Generated documentation should go into version control alongside the code it describes, and into your audit trail. In DORA-regulated environments, being able to demonstrate that you understood a system before modifying it is not just good practice — it may be a compliance requirement.

Mapping Legacy Logic to Modern Architectures

Once you have a working understanding of what the legacy code does, the next challenge is deciding what it becomes. This is where prompting shifts from comprehension to design assistance.

A useful prompt pattern for architecture mapping:

"Given the business logic described in this COBOL program summary, propose how this functionality would be implemented as a RESTful microservice. Identify: (1) the service boundary — what this microservice owns, (2) the API contract — endpoints, request/response shapes, and error codes, (3) data model — what entities this service manages and how they map from the legacy data structures, (4) integration points — where this service will need to call or be called by other services. Flag any business rules that are complex enough to warrant discussion before implementation."

This workflow — comprehension prompt, documentation prompt, architecture mapping prompt — creates a structured handoff between understanding the legacy system and designing its replacement. It also produces artifacts that can be reviewed, challenged, and refined by the team before any code is written.

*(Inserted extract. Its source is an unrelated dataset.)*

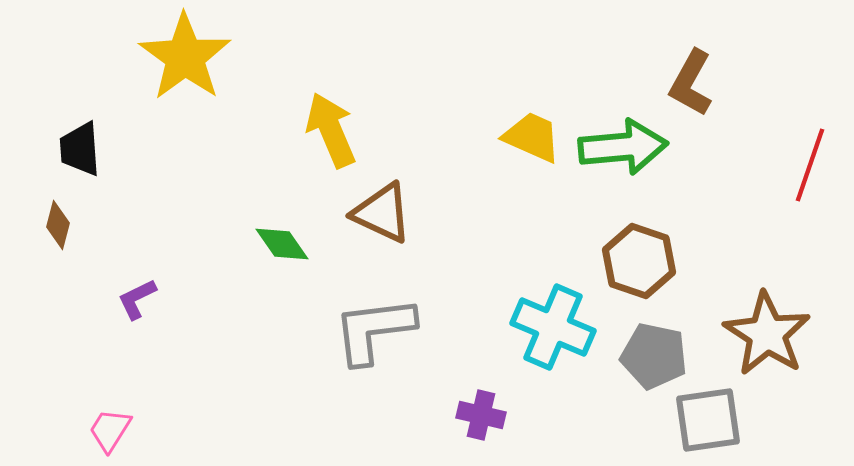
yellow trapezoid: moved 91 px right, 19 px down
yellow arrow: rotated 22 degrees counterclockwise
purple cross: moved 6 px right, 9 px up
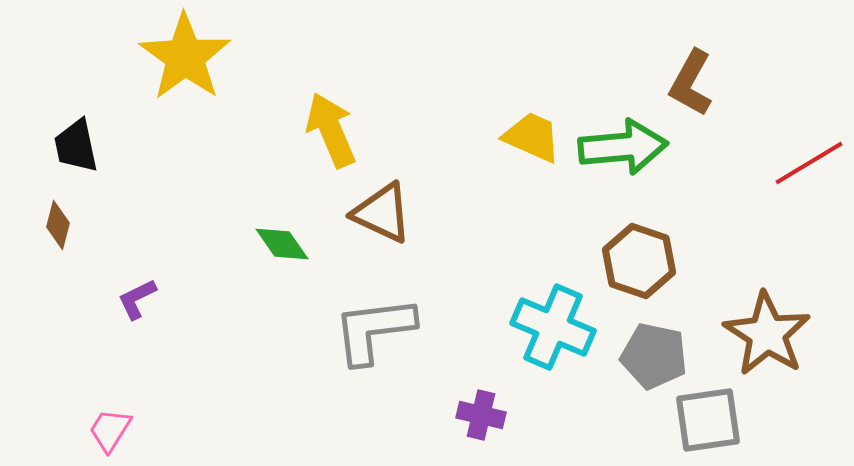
black trapezoid: moved 4 px left, 3 px up; rotated 8 degrees counterclockwise
red line: moved 1 px left, 2 px up; rotated 40 degrees clockwise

GitHub Copilot is useful at the implementation end of this workflow, once the architecture is defined. Claude performs better at the comprehension and documentation phases, where longer context windows and more structured output matter. Using both in their respective strengths is a practical division of tooling.

What LLMs Cannot Do Here

LLMs do not understand your specific business context. They will explain what COBOL code does in general terms but will not know that a particular field carries a regulatory meaning specific to your institution, or that an exception path was added in 2003 to address a specific audit finding. Human domain knowledge remains the interpretive layer.

Treat LLM output as a first draft that requires expert review, not a finished artifact. The value is in the speed of that first draft — not in replacing the judgment that must follow.

For teams working under change management constraints, every LLM-assisted artifact entering your documentation or architecture review process should be clearly attributed and reviewed. Regulatory auditors are increasingly aware of AI-assisted development, and the credibility of your documentation depends on being transparent about how it was produced.

The Right Way to Start

Pick one program. Not the most critical one, and not the simplest. Pick something representative — a program your team has struggled to understand, that carries real business logic, and where better documentation would have concrete value.

Run the comprehension prompt. Review the output with someone who knows the system. Note where the model was right, where it was wrong, and where it flagged uncertainty correctly. Use that calibration to refine your prompting approach before scaling it across the codebase.

Legacy modernization at scale requires institutional commitment. But the prompting workflow that makes it tractable can be validated in an afternoon.